「路面電車が信号無視したら…」違反になる? 知らない人多い「黄色い矢印」って何? クルマの運転手があまり知らないコトとは
路面電車の信号を誤って覚えているドライバーも散見される
全国の複数の地域では、路面電車が活躍しています。 その一方で路面電車が信号無視をしてしまう事例もたびたび発生していますが、路面電車の違反は取り締まりの対象になるのでしょうか。 【画像】これが「謎の矢印」です。(17枚)

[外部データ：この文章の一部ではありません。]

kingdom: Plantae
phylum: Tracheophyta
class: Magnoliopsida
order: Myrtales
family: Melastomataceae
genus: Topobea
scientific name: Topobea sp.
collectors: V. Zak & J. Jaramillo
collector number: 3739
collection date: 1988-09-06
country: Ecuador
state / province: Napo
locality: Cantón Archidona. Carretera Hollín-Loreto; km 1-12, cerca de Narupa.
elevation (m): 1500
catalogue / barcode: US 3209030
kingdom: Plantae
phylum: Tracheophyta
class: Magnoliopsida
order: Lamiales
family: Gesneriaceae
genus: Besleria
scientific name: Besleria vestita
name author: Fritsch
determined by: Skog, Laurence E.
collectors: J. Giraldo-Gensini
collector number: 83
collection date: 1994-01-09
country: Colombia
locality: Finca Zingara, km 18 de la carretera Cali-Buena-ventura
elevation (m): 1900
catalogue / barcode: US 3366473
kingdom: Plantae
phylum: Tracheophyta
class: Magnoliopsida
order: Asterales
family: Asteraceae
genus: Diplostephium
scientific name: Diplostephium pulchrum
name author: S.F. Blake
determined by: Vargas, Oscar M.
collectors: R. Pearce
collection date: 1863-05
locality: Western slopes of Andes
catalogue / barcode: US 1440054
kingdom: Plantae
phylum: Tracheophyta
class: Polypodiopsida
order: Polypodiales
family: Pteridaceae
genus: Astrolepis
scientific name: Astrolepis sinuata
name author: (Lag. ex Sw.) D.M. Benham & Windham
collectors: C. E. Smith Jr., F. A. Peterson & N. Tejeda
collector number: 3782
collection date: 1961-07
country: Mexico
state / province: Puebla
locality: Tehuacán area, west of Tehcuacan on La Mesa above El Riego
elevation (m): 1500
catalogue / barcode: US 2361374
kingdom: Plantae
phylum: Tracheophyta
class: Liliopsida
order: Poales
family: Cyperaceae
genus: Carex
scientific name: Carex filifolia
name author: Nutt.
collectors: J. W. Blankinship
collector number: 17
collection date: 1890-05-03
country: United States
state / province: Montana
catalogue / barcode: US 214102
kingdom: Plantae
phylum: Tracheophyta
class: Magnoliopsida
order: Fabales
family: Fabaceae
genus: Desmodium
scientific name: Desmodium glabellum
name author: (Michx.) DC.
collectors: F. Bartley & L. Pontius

現在、北海道や東京都、愛知県、京都府、広島県などの全国17都市において路面電車が活躍しています。 一般的に路面電車は道路上を自動車とともに走っており、車窓からゆったりと街の景色を眺められるほか、電車自体のレトロな雰囲気を楽しめます。 また、路面電車が走る道路の交差点などには自動車用の信号機に加え、路面電車用の信号機が併設されることもあり、普段その地域にいない人からすると珍しい光景といえるでしょう。 なお信号機に関しては、路面電車も自動車と同じように青信号のときは直進、左折、右折が可能で、黄信号および赤信号であれば停止線を越えて進行してはいけません。 ただし信号機の下部に「黄色の矢印信号」が表示されている場合、赤信号または黄信号にかかわらず路面電車が矢印の方向に進行できることを意味するため、クルマやバイクは誤って進行しないよう注意が必要です。 さらに、信号に「赤色の×印」が表示されているときは路面電車のみが停止することを意味しており、他の車両が従う必要はありません。 ときどき県外から来たドライバーが意味を勘違いして停止し道路が渋滞するケースもみられることから、路面電車の走行する街をクルマで観光する際には信号の意味を覚えておくと良いでしょう。 このように路面電車も自動車と同様、信号機に従って走行しますが、過去には路面電車が信号を見落として交差点を通過してしまう、いわゆる「信号無視」の事案がたびたび発生しています。 最近では2024年11月9日に熊本市電の運転手が交差点を赤信号で停車中、本来は停車を継続しなければいけないところ、信号を誤認して直進する事案が起きました。 路面電車はその大きさゆえ、他の車両と衝突すれば大事故につながるおそれもありますが、路面電車も自動車のように交通違反の取り締まりを受けるのでしょうか。 結論から言うと、たとえ路面電車であっても交通違反をすれば取り締まりの対象となります。道路交通法第7条では路面電車を含め、車両が信号機に従うことを義務付けており、信号無視をすれば当然交通違反が成立します。 ちなみに警視庁のウェブサイト「反則行為の種別及び反則金一覧表」には『路面電車についても違反が成立する場合は、大型車欄の反則金となります』と明記されており、違反をすれば大型車と同じ反則金が科されます。 加えて道路交通法第22条では路面電車の最高速度について次のように規定していることから、万が一路面電車が速度超過をしてしまった場合も取り締まりの対象となる可能性があります。 「路面電車又はトロリーバスは、軌道法の規定に基づく命令で定める最高速度をこえない範囲内で道路標識等によりその最高速度が指定されている道路においてはその最高速度を、その他の道路においては当該命令で定める最高速度をこえる速度で進行してはならない(条文を一部抜粋)」 たとえば道路標識によって最高速度が時速30キロに制限されている道路の場合、路面電車はそれを超える速度で走行してはいけません。 なお路面電車の速度については「軌道運転規則」の第53条で、動力制動機を備えたものについては最高速度を時速40キロ以下、平均速度を時速30キロ以下とすること、その他のものについては最高速度を時速25キロ以下、平均速度を時速16キロ以下にすることが決められています。 このように路面電車は最高速度が自動車と比べて低く設定されているほか、停留所間の距離が近くスピードが出にくい傾向にあり、実際のところ路面電車がスピード違反で取り締まりを受ける可能性は非常に低いといえるでしょう。 ※ ※ ※ 路面電車が走る長崎市では、長崎県警が路面電車専用の「黄色い矢印信号」について意味を間違えないようドライバーに注意を呼びかけています。 路面電車に関しては原則として車両が軌道敷内を走行してはならないといった決まりもあるため、改めて交通ルールを確認しておくことが大切です。